Pictures within the data are to be left out; everything else must be reproduced exactly.

DATASET EXCERPT:
* * *

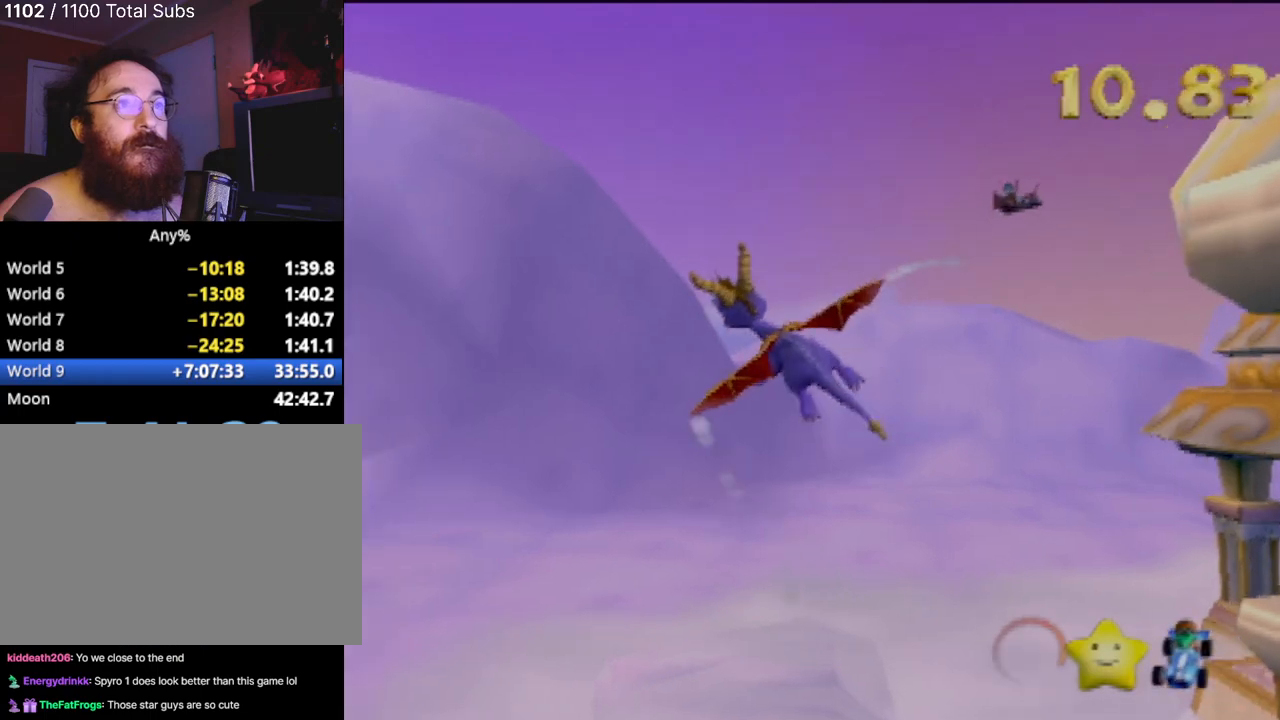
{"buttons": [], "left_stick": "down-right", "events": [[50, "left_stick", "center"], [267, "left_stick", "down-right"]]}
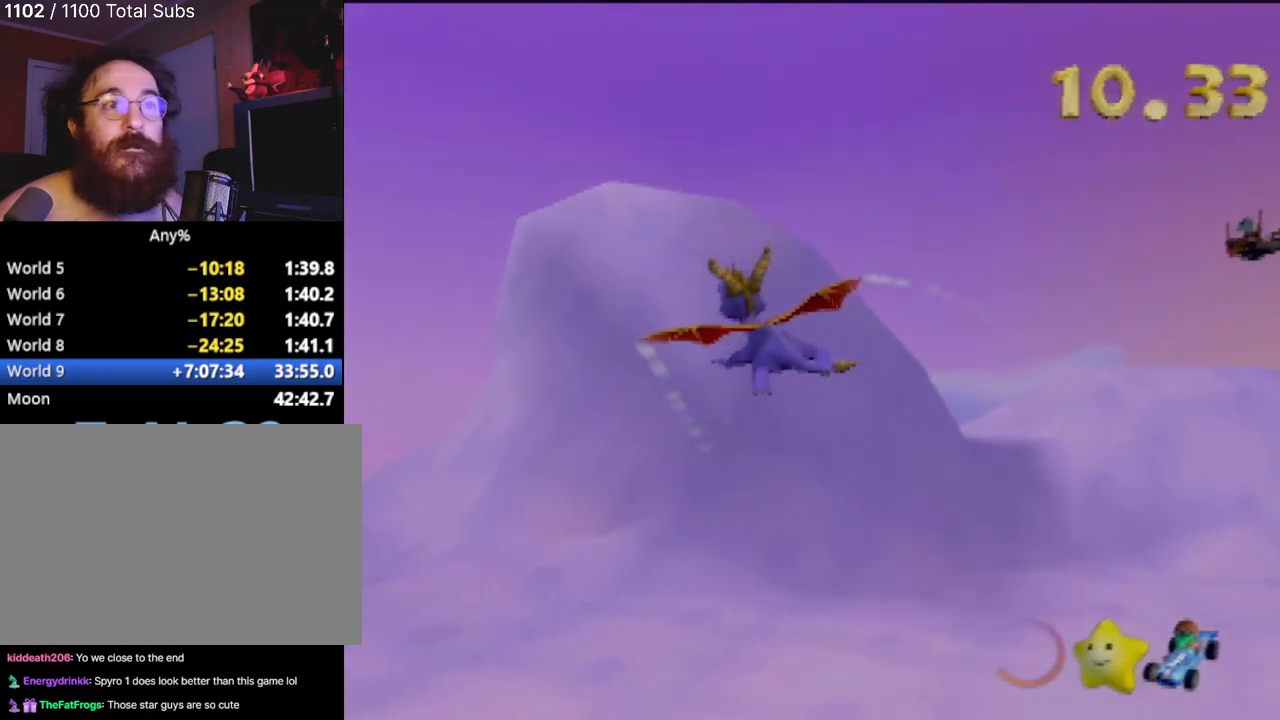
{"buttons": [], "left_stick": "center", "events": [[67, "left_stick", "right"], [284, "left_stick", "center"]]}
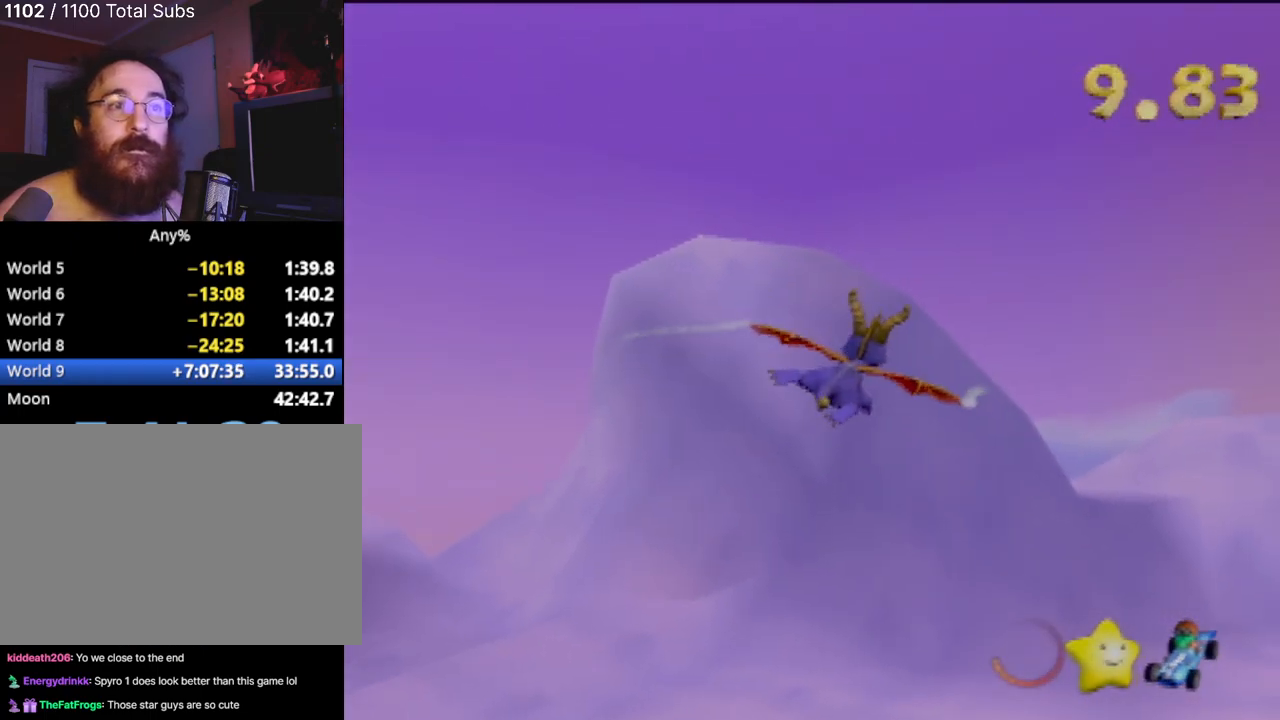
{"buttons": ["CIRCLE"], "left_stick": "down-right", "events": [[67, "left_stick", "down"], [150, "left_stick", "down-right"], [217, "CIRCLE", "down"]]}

* * *

ANSWER TO THIS TASK:
{"buttons": [], "left_stick": "down-right", "events": [[50, "left_stick", "center"], [267, "left_stick", "down-right"]]}
{"buttons": [], "left_stick": "center", "events": [[67, "left_stick", "right"], [284, "left_stick", "center"]]}
{"buttons": ["CIRCLE"], "left_stick": "down-right", "events": [[67, "left_stick", "down"], [150, "left_stick", "down-right"], [217, "CIRCLE", "down"]]}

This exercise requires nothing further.